There has been discussion how the home team advantage in the NBA has been dimished somewhat by phone apps, which means that opposing teams can have, err, "companions" waiting for them at their hotel instead of having to stay out at bars all night looking for company.
Has there been any research on this? I'm guessing this study did not take this into account.
As someone who's watched the Rockies since day 1 (I was at Mile High Stadium on April 9, 1993; EY Homerun!), there's no doubt this is the case. This has been discussed on previous SOSH threads, and there was a study done on this, but I can't find it now. Basically, hitting at Coors probably adds about .100 to a player's home OPS (a good hitter, that is), and subtracts .050 from a player's road OPS. The fact that 3 of the 4 other teams in the NL West play at or below sea level makes this more extreme.
The Nuggets homecourt advantage makes sense in that basketball requires more conditioning that the NFL or MLB, so playing an up tempo style at altitidue, which the Nuggets have long done since the Doug Moe days (and really, even Larry Brown in the ABA before) creates a significant advantage.
Hmm, looks like the only HFA in all of sports that rivals the thin air of Denver and Salt Lake City is Warrior fans.
Life is all about change, but I'll be pretty sad to see the team leave Oakland next season.
There's an even bigger study suggesting home court advantage is diminishing because players are drinking less on the road.
edit: Of course sex and drinking are heavily linked too.

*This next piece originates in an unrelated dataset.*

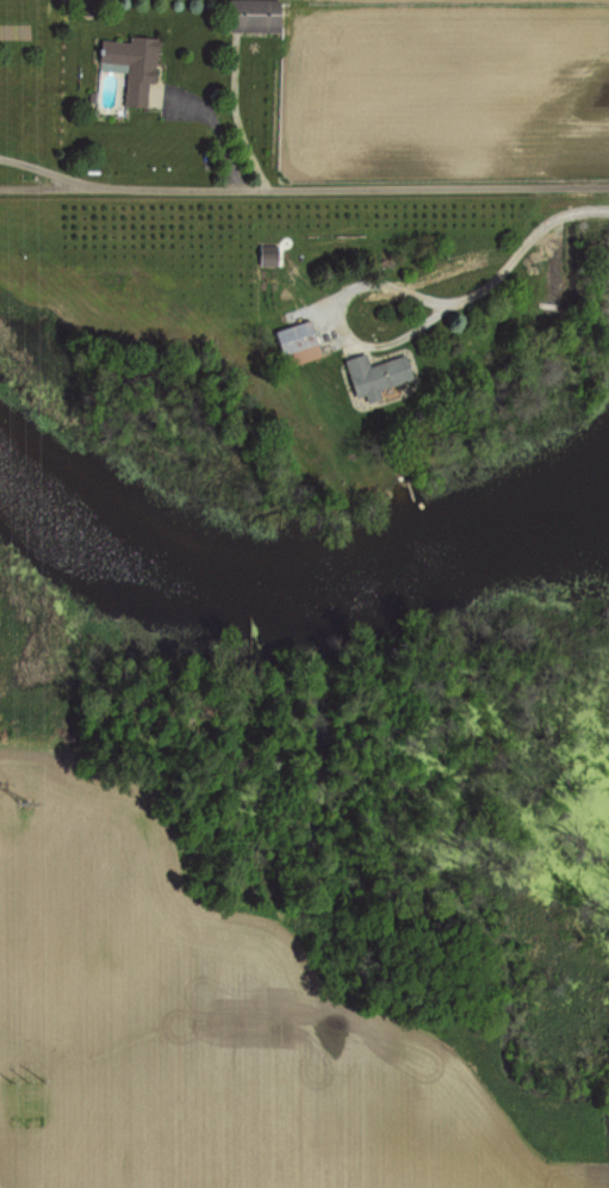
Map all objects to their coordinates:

If you don't have to go to a bar to get laid..
Let's not forget examples of players performing better on the road because their newborn is keeping them awake at home.
Browns ahead of the Packers, Steelers (I have to change my bet this week), and a few other marquee teams.
To be fair, the metric is based on odds of beating a team of comparable caliber, so for the Browns it’s probably a small enough sample size that we can write-off any results as mostly noise.
Did anyone check Tatum's splits for signs of this problem?
The LA and Miami flu isn't as strong as it used to be. However, The Warriors are only 6-4 on the road against bad Lakers teams 2013-14. Their 2 wins last year were in overtime.